Thanks to the intricacies of mathematical formulae and algorithms, England begin a one-day series today as the world's best team. Nobody believes this unless they are either consorting with fairies or think that cricket is played as part of a software program and it was welcome to hear yesterday that the players themselves have not been fooled with this absurd piece of ICC propaganda.
As the captain, Alastair Cook, below, said when asked if they felt like the top team: "No, I don't think we do. We have a long way to go to do that. It's really encouraging that we've won two series this summer and one against Pakistan at the beginning of the year.
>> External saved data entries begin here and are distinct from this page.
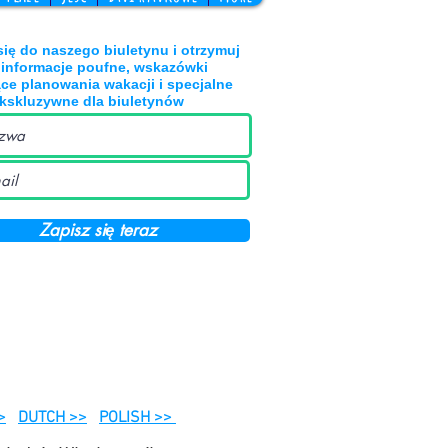
się do naszego biuletynu i otrzymuj
 informacje poufne, wskazówki
ce planowania wakacji i specjalne
ekskluzywne dla biuletynów
Zapisz się teraz
>
DUTCH >>
POLISH >>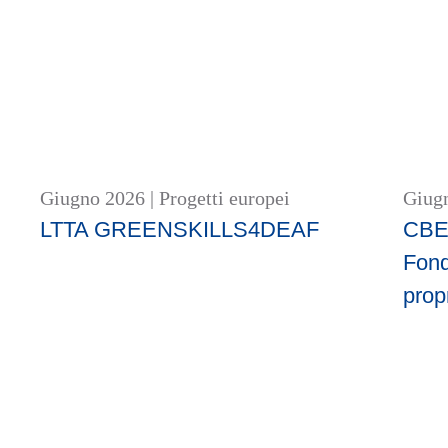
Giugno 2026
|
Progetti europei
Giug
LTTA GREENSKILLS4DEAF
CBE-
Fond
prop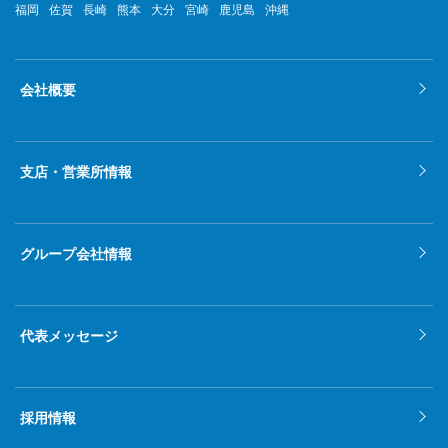
福岡
佐賀
長崎
熊本
大分
宮崎
鹿児島
沖縄
会社概要
支店・営業所情報
グループ会社情報
代表メッセージ
採用情報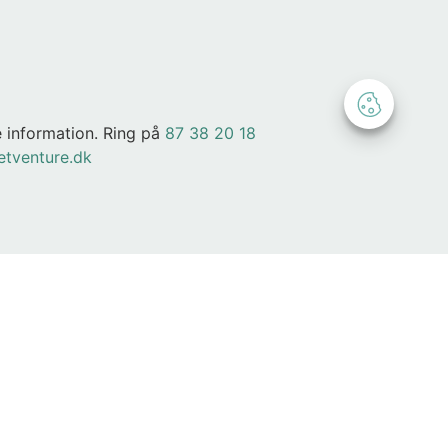
.
 information. Ring på
87 38 20 18
etventure.dk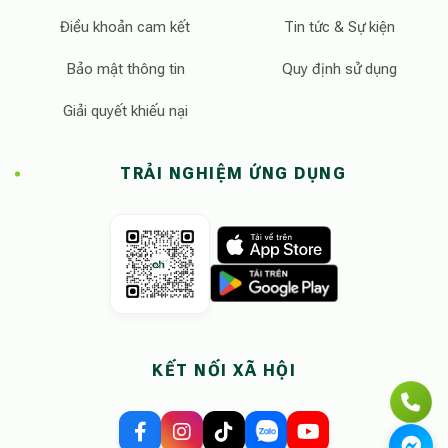
Điều khoản cam kết
Tin tức & Sự kiện
Bảo mật thông tin
Quy định sử dụng
Giải quyết khiếu nại
TRẢI NGHIỆM ỨNG DỤNG
KẾT NỐI XÃ HỘI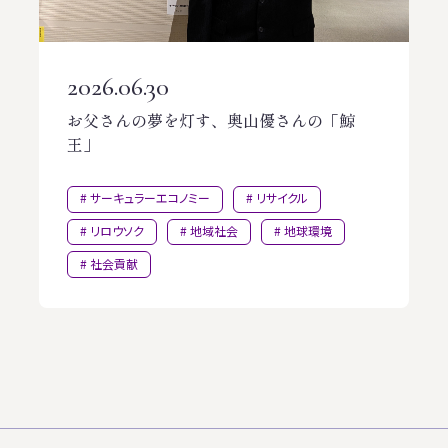
2026.06.30
お父さんの夢を灯す、奥山優さんの「鯨
王」
サーキュラーエコノミー
リサイクル
リロウソク
地域社会
地球環境
社会貢献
It was certainly a surprise when it came through that we were No 1. But for me, as a side we've got such a long way to go in terms of where we want to get to and the amount of improvement we've got to make."
This was a cool and proper assessment of where England are. Between World Cups is another way of looking at it and England would trade any amount of weeks at the top of the charts to win a World Cup, or even its less exalted cousin, known as the Champions Trophy.
Since reaching the final of the former tournament in 1992, no England team has gone further than the quarter-finals; and the final of the latter, once, when it was played at home, is the best they can offer there. If it is also true that some of those sides have managed the trick of peaking between tournaments instead of at them, this one, as Cook indicated, is heading in the right direction.
After winning three successive series since being given the runaround in India last autumn, England will do well to make it four against South Africa. The NatWest Series, which starts today, comprises five matches – with three Twenty20s to follow – and the tourists are at No 2 in the world ranking.
Cook has been the biggest surprise since he assumed the captaincy. His elevation coincided with his recall as a player and was greeted with scepticism moving into the realms of derision. His response has been to score 1,180 runs at an average of 52 and a scoring rate of 88 runs per 100 balls, which places him comfortably inside the world's top 10.
As Cook's new opening partner, Ian Bell has reinvented his one-day career. The change in the ODI regulations, to using two new balls from the start of each innings, has benefited Bell. It means that proper batsmanship will be rewarded and that the maverick pinch hitter is much less likely to reap dividends. Bell has been lovely to watch, with a hundred and three fifties so far this summer.
It is down the order England may be susceptible. Craig Kieswetter does not look especially convincing at No 6. If Tim Bresnan is played at seven that automatically lengthens the tail. But if it is a strategy with risks, it is one they may adopt later in the series. Presumably here at Cardiff they will select Samit Patel at seven, as an extra spin option.